Gibt es ein Thema, das Ihnen persönlich besonders wichtig ist?
Gahomera: Wir sind eine Mitmachpartei. Das Thema Teilhabe ist mir daher sehr wichtig: An sich gibt es zwar Bürgerbeteiligung, berlinweit und auch in Pankow – aber die Angebote sind relativ klein, wenn man vergleicht, wie viel Möglichkeiten es eigentlich geben könnte, um Bürger und Bürgerinnen zu beteiligen. Wenn man sich zum Beispiel die Beteiligungsplattform meinberlin.de ansieht, sieht man, dass es viele Projekte gibt, bei denen Bürgerbeteiligung nicht unbedingt erwünscht ist.
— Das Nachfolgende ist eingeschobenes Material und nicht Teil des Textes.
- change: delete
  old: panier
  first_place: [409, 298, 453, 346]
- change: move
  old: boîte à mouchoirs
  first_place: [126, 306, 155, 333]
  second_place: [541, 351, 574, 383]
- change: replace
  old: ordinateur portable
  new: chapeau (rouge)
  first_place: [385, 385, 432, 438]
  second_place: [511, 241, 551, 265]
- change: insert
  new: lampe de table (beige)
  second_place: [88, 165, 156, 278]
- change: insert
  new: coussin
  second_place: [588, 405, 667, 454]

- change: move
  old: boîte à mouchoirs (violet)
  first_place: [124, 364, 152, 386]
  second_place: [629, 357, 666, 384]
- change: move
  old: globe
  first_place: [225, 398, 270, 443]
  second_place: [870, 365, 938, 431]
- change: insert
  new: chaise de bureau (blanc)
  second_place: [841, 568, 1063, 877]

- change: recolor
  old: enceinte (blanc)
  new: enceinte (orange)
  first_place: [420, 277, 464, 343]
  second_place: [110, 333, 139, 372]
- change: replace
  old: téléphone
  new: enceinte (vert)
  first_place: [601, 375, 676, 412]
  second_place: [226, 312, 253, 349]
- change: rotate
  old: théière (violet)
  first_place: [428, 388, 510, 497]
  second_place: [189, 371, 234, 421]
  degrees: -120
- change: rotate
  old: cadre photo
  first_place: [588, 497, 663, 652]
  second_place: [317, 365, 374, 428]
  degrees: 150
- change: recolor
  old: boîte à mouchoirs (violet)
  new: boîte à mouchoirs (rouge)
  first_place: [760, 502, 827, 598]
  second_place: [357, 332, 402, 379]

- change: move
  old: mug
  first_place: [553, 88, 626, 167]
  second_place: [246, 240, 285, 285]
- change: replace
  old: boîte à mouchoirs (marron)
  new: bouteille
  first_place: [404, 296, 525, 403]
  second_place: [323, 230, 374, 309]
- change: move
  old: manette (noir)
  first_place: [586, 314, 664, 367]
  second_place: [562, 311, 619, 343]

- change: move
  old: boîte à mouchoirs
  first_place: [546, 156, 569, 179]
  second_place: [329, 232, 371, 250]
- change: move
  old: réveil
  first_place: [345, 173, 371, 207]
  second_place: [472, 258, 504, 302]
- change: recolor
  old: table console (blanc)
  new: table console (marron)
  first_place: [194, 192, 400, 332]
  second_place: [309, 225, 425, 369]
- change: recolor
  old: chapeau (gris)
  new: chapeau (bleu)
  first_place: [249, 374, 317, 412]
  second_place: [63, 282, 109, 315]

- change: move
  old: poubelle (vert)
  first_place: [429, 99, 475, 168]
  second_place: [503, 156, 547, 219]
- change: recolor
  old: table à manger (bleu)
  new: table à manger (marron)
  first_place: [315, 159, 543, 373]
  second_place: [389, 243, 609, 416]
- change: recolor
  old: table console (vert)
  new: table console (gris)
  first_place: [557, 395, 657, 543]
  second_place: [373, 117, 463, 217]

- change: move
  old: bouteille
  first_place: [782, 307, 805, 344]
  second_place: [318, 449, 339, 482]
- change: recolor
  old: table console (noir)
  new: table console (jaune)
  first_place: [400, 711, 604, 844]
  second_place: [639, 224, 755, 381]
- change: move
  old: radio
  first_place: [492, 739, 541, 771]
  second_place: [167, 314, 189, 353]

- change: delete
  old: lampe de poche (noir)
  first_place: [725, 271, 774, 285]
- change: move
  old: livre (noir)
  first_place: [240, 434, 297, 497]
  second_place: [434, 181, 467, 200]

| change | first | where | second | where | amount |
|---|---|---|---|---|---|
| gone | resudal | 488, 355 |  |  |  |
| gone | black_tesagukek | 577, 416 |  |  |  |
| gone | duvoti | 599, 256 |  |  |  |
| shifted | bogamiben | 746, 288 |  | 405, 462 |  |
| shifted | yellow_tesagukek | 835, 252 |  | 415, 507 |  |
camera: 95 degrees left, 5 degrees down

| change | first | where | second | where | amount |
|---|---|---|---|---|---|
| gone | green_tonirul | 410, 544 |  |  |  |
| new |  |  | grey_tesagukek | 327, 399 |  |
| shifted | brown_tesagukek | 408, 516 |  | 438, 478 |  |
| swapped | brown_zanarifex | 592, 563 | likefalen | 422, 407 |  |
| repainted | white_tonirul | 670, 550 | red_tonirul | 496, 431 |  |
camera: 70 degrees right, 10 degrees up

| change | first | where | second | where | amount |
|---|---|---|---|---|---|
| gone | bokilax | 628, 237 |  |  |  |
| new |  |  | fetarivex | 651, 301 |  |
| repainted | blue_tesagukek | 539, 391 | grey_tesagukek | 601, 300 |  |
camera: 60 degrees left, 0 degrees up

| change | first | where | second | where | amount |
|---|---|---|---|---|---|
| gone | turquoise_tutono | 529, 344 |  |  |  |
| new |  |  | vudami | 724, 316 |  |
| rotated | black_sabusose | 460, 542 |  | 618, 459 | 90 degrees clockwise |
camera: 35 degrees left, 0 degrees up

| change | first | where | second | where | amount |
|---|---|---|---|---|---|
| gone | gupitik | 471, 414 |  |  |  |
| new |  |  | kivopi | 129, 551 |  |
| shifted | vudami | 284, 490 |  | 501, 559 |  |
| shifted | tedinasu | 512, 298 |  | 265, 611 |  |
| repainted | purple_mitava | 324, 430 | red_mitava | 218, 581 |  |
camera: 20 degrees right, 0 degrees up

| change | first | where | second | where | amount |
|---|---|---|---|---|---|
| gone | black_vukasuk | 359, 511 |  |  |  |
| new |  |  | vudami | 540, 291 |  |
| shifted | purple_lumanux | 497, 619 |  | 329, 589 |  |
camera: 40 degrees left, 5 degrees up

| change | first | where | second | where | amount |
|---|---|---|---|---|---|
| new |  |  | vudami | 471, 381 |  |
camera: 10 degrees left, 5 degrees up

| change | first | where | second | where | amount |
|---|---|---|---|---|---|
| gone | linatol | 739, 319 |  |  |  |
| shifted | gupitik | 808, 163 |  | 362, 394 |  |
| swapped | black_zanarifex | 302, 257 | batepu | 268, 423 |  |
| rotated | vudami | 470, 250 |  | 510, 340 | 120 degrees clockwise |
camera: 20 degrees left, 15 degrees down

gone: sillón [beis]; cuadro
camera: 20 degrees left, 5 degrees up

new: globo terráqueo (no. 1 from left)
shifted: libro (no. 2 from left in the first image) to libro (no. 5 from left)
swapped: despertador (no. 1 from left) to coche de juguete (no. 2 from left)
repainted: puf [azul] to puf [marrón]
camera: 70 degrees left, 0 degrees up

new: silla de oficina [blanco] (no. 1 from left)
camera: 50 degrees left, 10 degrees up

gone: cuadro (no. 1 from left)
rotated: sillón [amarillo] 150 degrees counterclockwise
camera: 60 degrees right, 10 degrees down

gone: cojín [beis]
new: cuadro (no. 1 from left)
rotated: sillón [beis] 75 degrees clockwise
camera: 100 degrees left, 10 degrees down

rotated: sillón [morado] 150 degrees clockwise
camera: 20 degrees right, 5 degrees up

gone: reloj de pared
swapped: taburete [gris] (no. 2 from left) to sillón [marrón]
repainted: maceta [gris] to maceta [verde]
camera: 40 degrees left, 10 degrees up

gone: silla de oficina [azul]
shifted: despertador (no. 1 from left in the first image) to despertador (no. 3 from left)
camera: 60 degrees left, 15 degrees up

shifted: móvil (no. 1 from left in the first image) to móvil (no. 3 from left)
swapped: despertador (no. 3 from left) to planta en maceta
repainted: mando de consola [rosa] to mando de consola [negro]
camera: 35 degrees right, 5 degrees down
Zum Beispiel in Pankow: Hier gab es vor ein paar Monaten nur vier Projekte, bei denen man sich beteiligen konnte. Diese Zahl hat sich jetzt auf 18 Projekte erhöht – zum Vergleich: In Mitte werden ganze 150 Projekte angeboten. Wenn etwas vor der eigenen Haustür passiert, muss man die Möglichkeit haben, sich zu beteiligen.
Herr Meyer, was würden Sie zuerst tun, wenn Sie Regierender Bürgermeister würden?
Meyer: Auch hier: Unsere Verwaltung und unsere Bildung müssen digitalisiert werden. Da ist Berlin hinten dran. Es braucht eine zentrale Stelle, die federführend übernimmt und die zuständigen Stellen koordiniert. Anschließend muss man die Zuständigkeiten zwischen den Bezirken und dem Abgeordnetenhaus klären – damit das Behördenpingpong endlich aufhört!
Zeit für einen Blick nach Nord-Berlin: Wie würden Sie Pankow in drei Wörtern beschreiben?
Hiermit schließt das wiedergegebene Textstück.